Zumindest drängt alles dahin, dass Städte sich künftig zu einem Löwenanteil selbst mit Energie versorgen, vernetzt und gesteuert durch ein ähnliches System, wie es Beegy jetzt auch in Leipzig einbringt. Und sicher funktionieren soll es auch, verspricht Kleinsorg.

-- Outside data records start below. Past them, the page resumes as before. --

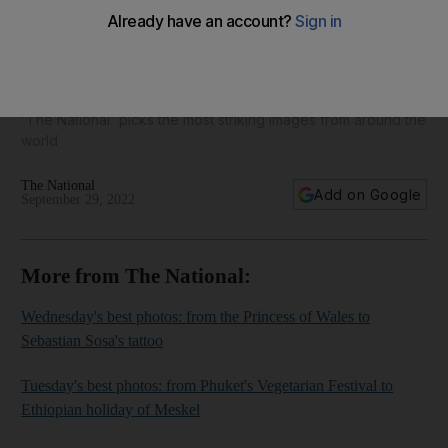
Today's best photos: from Hurricane Ian to a Kamala Harris
selfie
'The National' picks the most striking images from around the
world
The National
Add on Google
September 29, 2022
More from The National:
Wednesday's best photos: from the Princess of Wales to
Sebastian Sosa's tattoo
Tuesday's best photos: from Phuket's Vegetarian Festival to
Ethiopian holiday of Meskel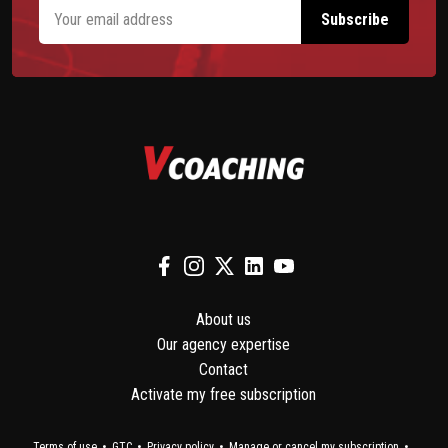
About us
Our agency expertise
Contact
Activate my free subscription
Terms of use
GTC
Privacy policy
Manage or cancel my subscription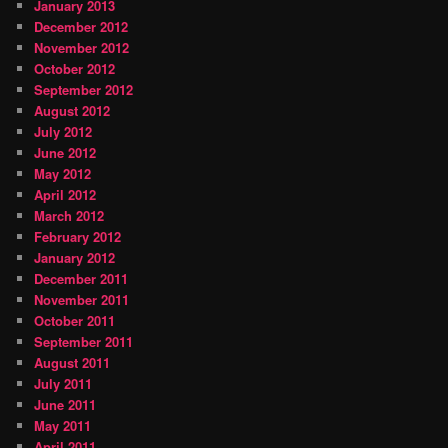
January 2013
December 2012
November 2012
October 2012
September 2012
August 2012
July 2012
June 2012
May 2012
April 2012
March 2012
February 2012
January 2012
December 2011
November 2011
October 2011
September 2011
August 2011
July 2011
June 2011
May 2011
April 2011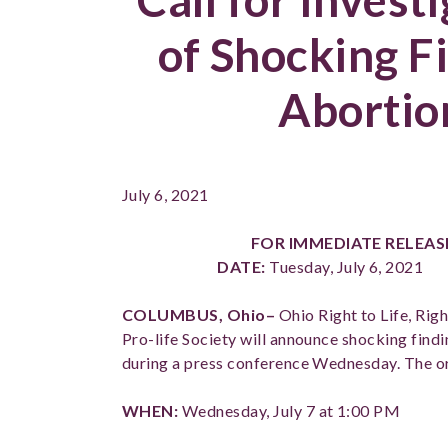
of Shocking F
Abortion
July 6, 2021
FOR IMMEDIATE RELEA
DATE:
Tuesday, July 6, 202
COLUMBUS, Ohio–
Ohio Right to Life, Rig
Pro-life Society will announce shocking findi
during a press conference Wednesday. The org
WHEN:
Wednesday, July 7 at 1:00 PM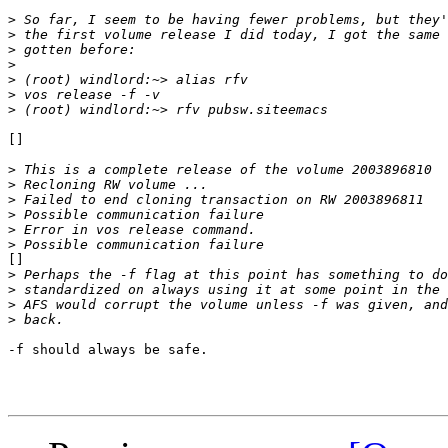
>
>
>
>
>
>
>
[]

>
>
>
>
>
>
[]

>
>
>
>
-f should always be safe.
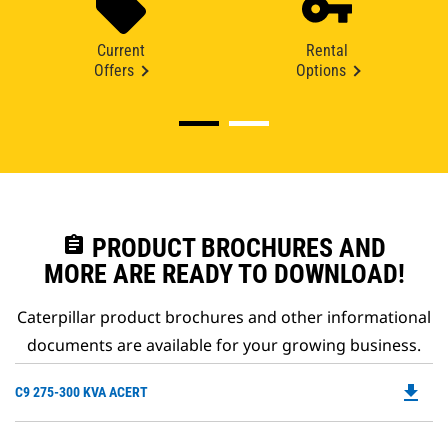
Current
Rental
Offers
Options
assignment
PRODUCT BROCHURES AND
MORE ARE READY TO DOWNLOAD!
Caterpillar product brochures and other informational
documents are available for your growing business.
file_download
Do
C9 275-300 KVA ACERT
P
O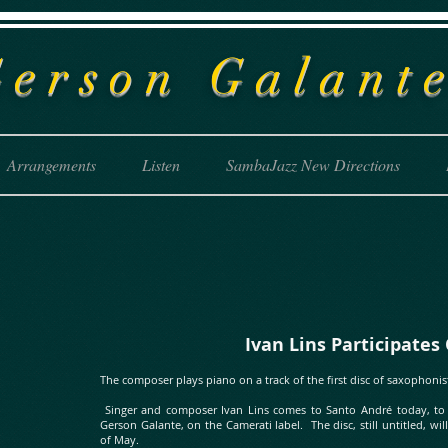
G
erson Galant
Arrangements
Listen
SambaJazz New Directions
Ivan Lins Participates On A
The composer plays piano on a track of the first disc of saxophonis
Singer and composer Ivan Lins comes to Santo André today, to re
Gerson Galante, on the Camerati label. The disc, still untitled, w
of May.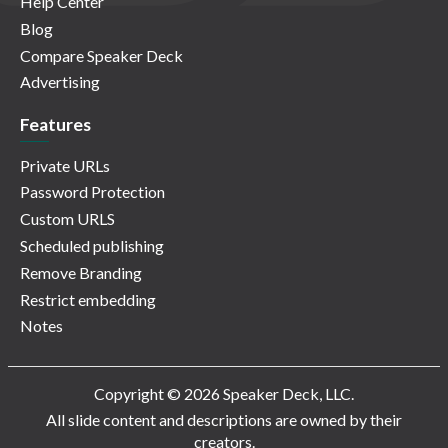
Help Center
Blog
Compare Speaker Deck
Advertising
Features
Private URLs
Password Protection
Custom URLS
Scheduled publishing
Remove Branding
Restrict embedding
Notes
Copyright © 2026 Speaker Deck, LLC.
All slide content and descriptions are owned by their
creators.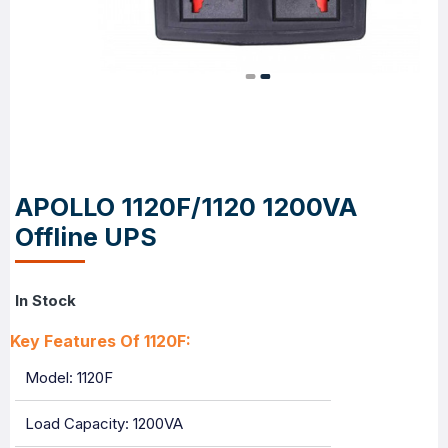
APOLLO 1120F/1120 1200VA
Offline UPS
In Stock
Key Features Of 1120F:
Model: 1120F
Load Capacity: 1200VA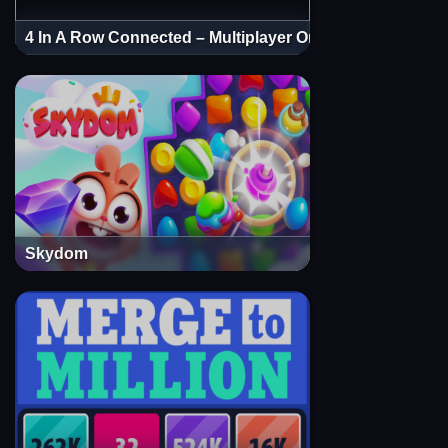
4 In A Row Connected – Multiplayer Online
Skydom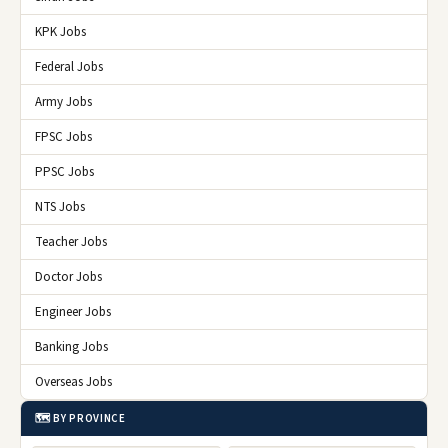
KPK Jobs
Federal Jobs
Army Jobs
FPSC Jobs
PPSC Jobs
NTS Jobs
Teacher Jobs
Doctor Jobs
Engineer Jobs
Banking Jobs
Overseas Jobs
🗺️ BY PROVINCE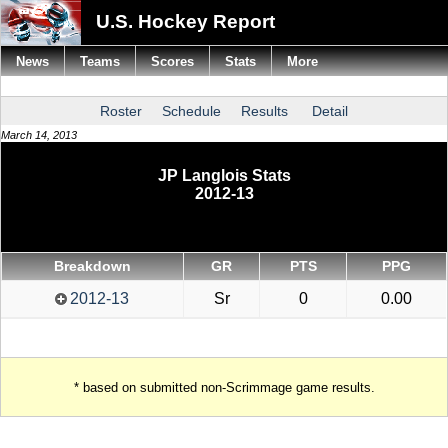
U.S. Hockey Report
News
Teams
Scores
Stats
More
Roster
Schedule
Results
Detail
March 14, 2013
JP Langlois Stats
2012-13
Breakdown
GR
PTS
PPG
2012-13
Sr
0
0.00
* based on submitted non-Scrimmage game results.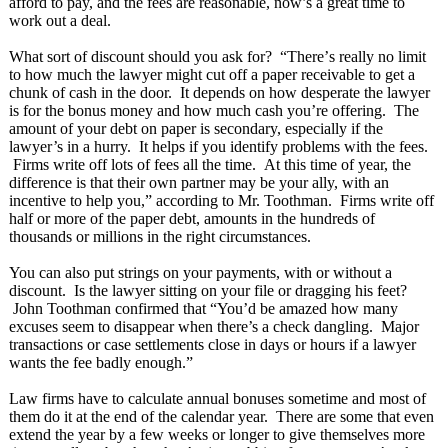
afford to pay, and the fees are reasonable, now’s a great time to
work out a deal.
What sort of discount should you ask for? “There’
s really no limit
to how much the lawyer might cut off a paper receivable to get a
chunk of cash in the door. It depends on how desperate the lawyer
is for the bonus money and how much cash you’re offering. The
amount of your debt on paper is secondary, especially if the
lawyer’s in a hurry. It helps if you identify problems with the fees.
Firms write off lots of fees all the time. At this time of year, the
difference is that their own partner may be your ally, with an
incentive to help you,” according to Mr. Toothman. Firms write off
half or more of the paper debt, amounts in the hundreds of
thousands or millions in the right circumstances.
You can also put strings on your payments, with or without a
discount. Is the lawyer sitting on your file or dragging his feet?
John Toothman confirmed that “You’d be amazed how many
excuses seem to disappear when there’s a check dangling. Major
transactions or case settlements close in days or hours if a lawyer
wants the fee badly enough.”
Law firms have to calculate annual bonuses sometime and most of
them do it at the end of the calendar year. There are some that even
extend the year by a few weeks or longer to give themselves more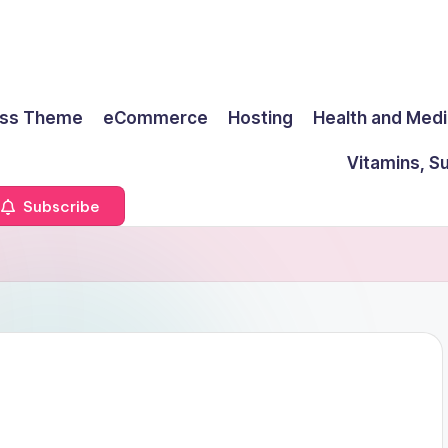
ss Theme
eCommerce
Hosting
Health and Medi
Vitamins, S
Subscribe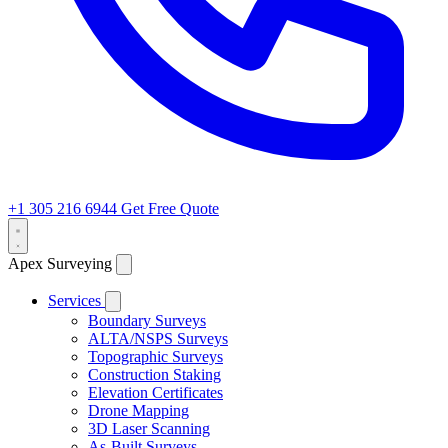
+1 305 216 6944
Get Free Quote
Apex Surveying
Services
Boundary Surveys
ALTA/NSPS Surveys
Topographic Surveys
Construction Staking
Elevation Certificates
Drone Mapping
3D Laser Scanning
As-Built Surveys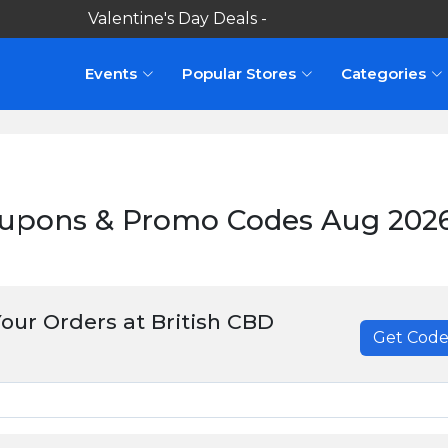
Valentine's Day Deals -
Shop here
Events
Popular Stores
Categories
oupons & Promo Codes Aug 202
our Orders at British CBD
Get Cod
******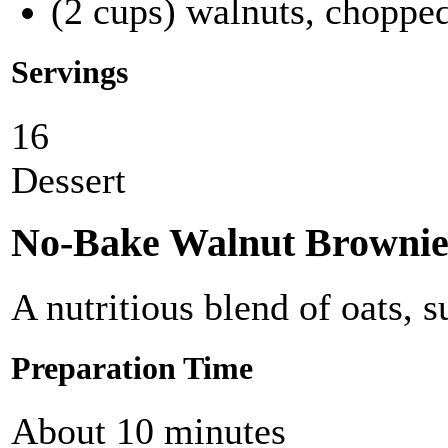
(2 cups) walnuts, choppe
Servings
16
Dessert
No-Bake Walnut Brownie
A nutritious blend of oats, 
Preparation Time
About 10 minutes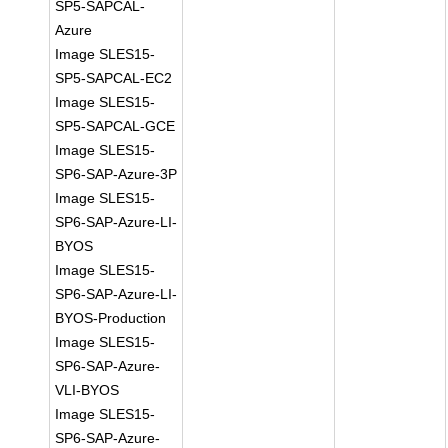
SP5-SAPCAL-
Azure
Image SLES15-
SP5-SAPCAL-EC2
Image SLES15-
SP5-SAPCAL-GCE
Image SLES15-
SP6-SAP-Azure-3P
Image SLES15-
SP6-SAP-Azure-LI-
BYOS
Image SLES15-
SP6-SAP-Azure-LI-
BYOS-Production
Image SLES15-
SP6-SAP-Azure-
VLI-BYOS
Image SLES15-
SP6-SAP-Azure-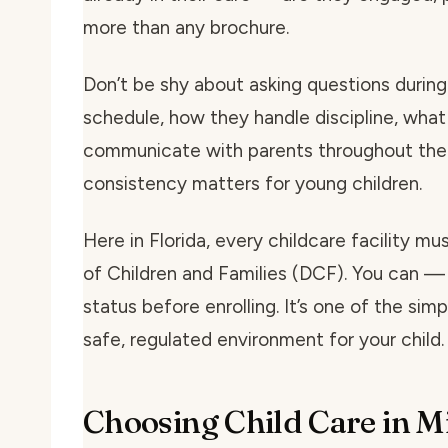
more than any brochure.
Don’t be shy about asking questions during 
schedule, how they handle discipline, what
communicate with parents throughout the 
consistency matters for young children.
Here in Florida, every childcare facility m
of Children and Families (DCF). You can — 
status before enrolling. It’s one of the si
safe, regulated environment for your child.
Choosing Child Care in M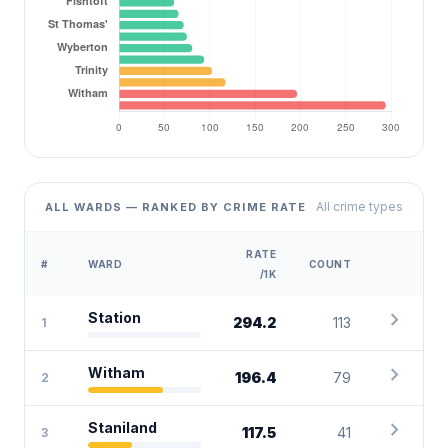
All crime types
ALL WARDS — RANKED BY CRIME RATE
RATE
#
WARD
COUNT
/1K
chevron_right
Station
294.2
113
1
chevron_right
Witham
196.4
79
2
chevron_right
Staniland
117.5
41
3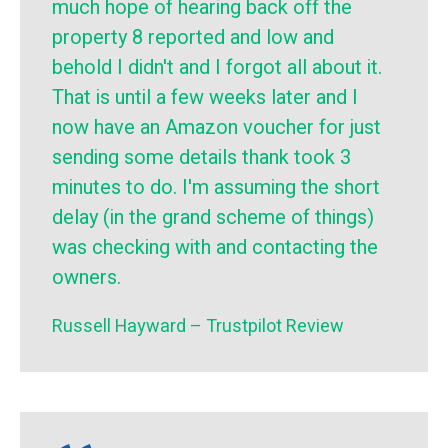
much hope of hearing back off the
property 8 reported and low and
behold I didn't and I forgot all about it.
That is until a few weeks later and I
now have an Amazon voucher for just
sending some details thank took 3
minutes to do. I'm assuming the short
delay (in the grand scheme of things)
was checking with and contacting the
owners.
Russell Hayward – Trustpilot Review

Mal ganz technisch ausgedrückt: “Mit der funktionalen und modernen Energiemanagementlösung von Beegy gewinnt der Kunde Transparenz über seinen Verbrauch und seine Einspeisung und optimiert anhand selbstlernender Algorithmen den eigenen Eigenverbrauch – bei höchstmöglicher Sicherheit“. Die Funktionsfähigkeit der Anlage soll 24 Stunden am Tag und sieben Tage in der Woche kontrolliert werden – vom Besitzer genauso wie vom zentralen Rechner aus. Bei technischen Problemen wird nach Rücksprache mit dem Kunden umgehend ein versierter Service-Techniker losgeschickt, um die technische Störung sofort zu beheben. „Als vertrautes Stadtwerk vor Ort bieten wir unseren Privat- und Gewerbekunden in Zusammenarbeit mit Beegy eine intelligente Lösung für die eigene Stromerzeugung“, sagt Kleinsorg. Zumindest ist es der erste Schritt hin zur vernetzten Energiezukunft, die sich seit 2003 ankündigt und im Jahr 2016 das alte Funktionsmodell der zentralen Großkraftwerke grundsätzlich infrage gestellt hat.
Oder mit Kleinsorgs Worten: „Wir machen das auch, weil wir in einer geradezu dramatischen Veränderung der Energiewelt stecken.“ Geld verdient wird künftig nicht mit Lieferungen, sondern mit Dienstleistungen. Und wer das Netz hat, steuert die Prozesse.